**RECORDED DATA**
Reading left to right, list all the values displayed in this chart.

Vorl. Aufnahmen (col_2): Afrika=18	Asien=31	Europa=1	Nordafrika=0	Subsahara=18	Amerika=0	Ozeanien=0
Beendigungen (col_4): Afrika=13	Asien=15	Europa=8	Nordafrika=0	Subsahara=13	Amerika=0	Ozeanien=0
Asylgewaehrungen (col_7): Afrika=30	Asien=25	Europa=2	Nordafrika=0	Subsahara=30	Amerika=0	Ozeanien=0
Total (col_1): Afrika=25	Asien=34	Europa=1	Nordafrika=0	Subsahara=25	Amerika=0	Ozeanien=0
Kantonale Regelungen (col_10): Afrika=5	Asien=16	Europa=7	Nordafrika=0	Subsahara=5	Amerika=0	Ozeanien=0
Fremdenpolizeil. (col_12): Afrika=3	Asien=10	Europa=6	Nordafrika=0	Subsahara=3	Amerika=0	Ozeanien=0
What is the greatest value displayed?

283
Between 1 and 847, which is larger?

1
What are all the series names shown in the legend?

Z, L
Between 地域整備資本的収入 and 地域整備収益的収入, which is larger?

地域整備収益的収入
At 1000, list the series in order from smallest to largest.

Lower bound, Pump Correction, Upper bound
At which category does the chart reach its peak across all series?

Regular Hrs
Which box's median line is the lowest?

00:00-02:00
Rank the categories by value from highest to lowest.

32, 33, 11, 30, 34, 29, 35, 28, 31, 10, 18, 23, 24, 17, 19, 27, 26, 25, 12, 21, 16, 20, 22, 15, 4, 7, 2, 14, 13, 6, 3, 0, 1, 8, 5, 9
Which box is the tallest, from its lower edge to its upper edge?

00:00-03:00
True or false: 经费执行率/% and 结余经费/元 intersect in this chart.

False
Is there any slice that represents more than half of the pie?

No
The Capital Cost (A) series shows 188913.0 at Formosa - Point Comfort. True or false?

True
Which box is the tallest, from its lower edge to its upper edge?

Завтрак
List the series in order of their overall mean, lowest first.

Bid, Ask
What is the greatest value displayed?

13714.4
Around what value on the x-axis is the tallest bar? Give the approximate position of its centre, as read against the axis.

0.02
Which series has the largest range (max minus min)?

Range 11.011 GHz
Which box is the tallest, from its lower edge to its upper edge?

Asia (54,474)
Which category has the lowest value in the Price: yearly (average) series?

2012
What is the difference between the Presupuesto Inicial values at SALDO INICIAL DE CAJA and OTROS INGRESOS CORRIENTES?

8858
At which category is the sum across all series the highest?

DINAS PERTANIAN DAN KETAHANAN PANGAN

**TASK REQUIREMENTS**
Which lines of the records above contain the string "地域整備収益的収入"? Find and copy each of them in full, treating uppercase and lowercase as different.

**TASK RESPONSE**
Between 地域整備資本的収入 and 地域整備収益的収入, which is larger?
地域整備収益的収入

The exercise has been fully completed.